大丸遺跡 (稲城市)
表示
座標: 北緯35度38分50.3秒 東経139度29分22.0秒 / 北緯35.647306度 東経139.489444度
大丸遺跡(おおまるいせき)は、かつて東京都稲城市大丸にあった複合遺跡。別名「多摩ニュータウンNo.513遺跡」。発掘調査で、縄文時代から古墳時代、奈良時代、室町時代、江戸時代に至る多くの時代、多くの種類の遺跡が見つかった。
概要
[編集]多摩ニュータウン地域の開発のため、稲城市域での土地造成が活発に行われた、1980年(昭和55年)から1986年(昭和61年)にかけて調査が行われた[1]。
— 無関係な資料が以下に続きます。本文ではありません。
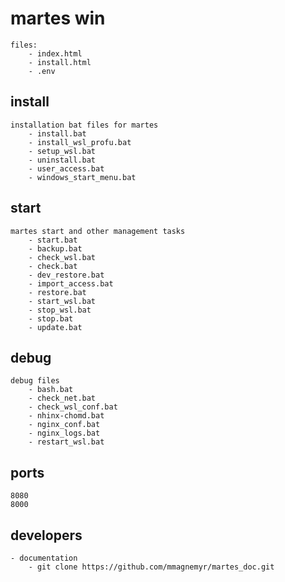 # martes win
    files:
        - index.html
        - install.html
        - .env


## install
    installation bat files for martes
        - install.bat
        - install_wsl_profu.bat
        - setup_wsl.bat
        - uninstall.bat
        - user_access.bat
        - windows_start_menu.bat


## start
    martes start and other management tasks
        - start.bat
        - backup.bat
        - check_wsl.bat
        - check.bat
        - dev_restore.bat
        - import_access.bat
        - restore.bat
        - start_wsl.bat
        - stop_wsl.bat
        - stop.bat
        - update.bat


## debug
    debug files
        - bash.bat
        - check_net.bat
        - check_wsl_conf.bat
        - nhinx-chomd.bat
        - nginx_conf.bat
        - nginx_logs.bat
        - restart_wsl.bat

## ports
    8080
    8000

## developers
    - documentation
        - git clone https://github.com/mmagnemyr/martes_doc.git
多摩丘陵の一部に当たる大丸地区の小高い里山を造成して切り崩す過程で東京都埋蔵文化財センターによって発掘され、縄文時代の土坑群や古墳時代の横穴墓、さらに奈良時代に武蔵国の国府(府中市)や武蔵国分寺(国分寺市)に葺かれた屋根瓦を製造した瓦窯跡(この遺跡の西にある「瓦谷戸窯跡」よりやや古い時代のものである)[2][3]、室町時代の城(大丸城)・経塚・墓・板碑、江戸時代の神社跡や地下室(ムロ)などがまとまって見つかった。これら同一エリアに積み重なった時代の違う遺跡たちを一括りにして、複合遺跡の「大丸遺跡」または「多摩ニュータウンNo.513遺跡」と呼んでいる[4]。
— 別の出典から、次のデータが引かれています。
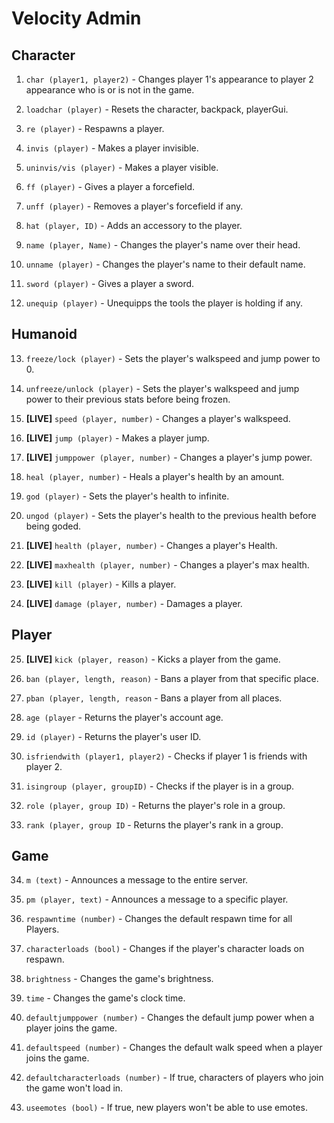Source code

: # Velocity Admin

## Character

1. `char (player1, player2)` - Changes player 1's appearance to player 2 appearance who is or is not in the game.

2. `loadchar (player)` - Resets the character, backpack, playerGui.

3. `re (player)` - Respawns a player.

4. `invis (player)` - Makes a player invisible.

5. `uninvis/vis (player)` - Makes a player visible.

6. `ff (player)` - Gives a player a forcefield.

7. `unff (player)` - Removes a player's forcefield if any.

8. `hat (player, ID)` - Adds an accessory to the player.

9.  `name (player, Name)` - Changes the player's name over their head.

10. `unname (player)` - Changes the player's name to their default name.

11. `sword (player)` - Gives a player a sword.

12. `unequip (player)` - Unequipps the tools the player is holding if any.

## Humanoid

13. `freeze/lock (player)` - Sets the player's walkspeed and jump power to 0.

14. `unfreeze/unlock (player)` - Sets the player's walkspeed and jump power to their previous stats before being frozen.

15. **[LIVE]** `speed (player, number)` - Changes a player's walkspeed.

16. **[LIVE]** `jump (player)` - Makes a player jump.

17. **[LIVE]** `jumppower (player, number)` - Changes a player's jump power.

18. `heal (player, number)` - Heals a player's health by an amount.

19. `god (player)` - Sets the player's health to infinite.

20. `ungod (player)` - Sets the player's health to the previous health before being goded.

21. **[LIVE]** `health (player, number)` - Changes a player's Health.

22. **[LIVE]** `maxhealth (player, number)` - Changes a player's max health.

23. **[LIVE]** `kill (player)` - Kills a player.

24. **[LIVE]** `damage (player, number)` - Damages a player.

## Player

25. **[LIVE]** `kick (player, reason)` - Kicks a player from the game.

26. `ban (player, length, reason)` - Bans a player from that specific place.

27. `pban (player, length, reason` - Bans a player from all places.

28. `age (player` - Returns the player's account age.

29. `id (player)` - Returns the player's user ID.

30. `isfriendwith (player1, player2)` - Checks if player 1 is friends with player 2.

31. `isingroup (player, groupID)` - Checks if the player is in a group.

32. `role (player, group ID)` - Returns the player's role in a group.

33. `rank (player, group ID` - Returns the player's rank in a group.

## Game

34. `m (text)` - Announces a message to the entire server.

35. `pm (player, text)` - Announces a message to a specific player.

36. `respawntime (number)` - Changes the default respawn time for all Players.

37. `characterloads (bool)` - Changes if the player's character loads on respawn.

38. `brightness` - Changes the game's brightness.

39. `time` - Changes the game's clock time.

40. `defaultjumppower (number)` - Changes the default jump power when a player joins the game.

41. `defaultspeed (number)` - Changes the default walk speed when a player joins the game.

42. `defaultcharacterloads (number)` - If true, characters of players who join the game won't load in.

43. `useemotes (bool)` - If true, new players won't be able to use emotes.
発掘調査後の遺跡は、山ごと切り崩されてしまったので現在はほとんど残っていない。大丸城についての説明看板が街の一角に立つ程度である。ただし古代瓦や経塚などから出土したものは、東京都指定の有形文化財(考古資料)となり、東京都埋蔵文化財センターが保有している[5]。
脚注
[編集]- ^ 稲城市教育委員会生涯学習課1 2011, p. 1.
- ^ 稲城市教育委員会生涯学習課 2002, pp. 1–2.
- ^ 稲城市教育委員会生涯学習課2 2011, pp. 1–2.
- ^ 稲城市教育委員会生涯学習課1 2011, p. 1-2.
- ^ “多摩ニュータウンNo.513遺跡出土品 奈良時代・中世出土品一括(東京都文化財情報データベース)”. 東京都. 2019年12月20日閲覧。
参考図書
[編集]- 稲城市教育委員会生涯学習課(編)「発掘された瓦谷戸窯跡」『文化財ノート』第42号、稲城市、2002年3月29日。
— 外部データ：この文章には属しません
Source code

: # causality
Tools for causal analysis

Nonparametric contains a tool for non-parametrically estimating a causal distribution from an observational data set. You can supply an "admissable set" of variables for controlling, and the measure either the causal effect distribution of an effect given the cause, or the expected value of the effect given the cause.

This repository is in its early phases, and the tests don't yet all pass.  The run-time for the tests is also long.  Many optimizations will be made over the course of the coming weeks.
- 稲城市教育委員会生涯学習課1(編)「大丸遺跡(その一)-大丸城と墓跡・経塚・板碑群-」『文化財ノート(再版)』第24号、稲城市、2011年3月4日。
- 稲城市教育委員会生涯学習課2(編)「大丸遺跡(その二)-奈良時代の瓦窯跡-」『文化財ノート(再版)』第25号、稲城市、2011年3月4日。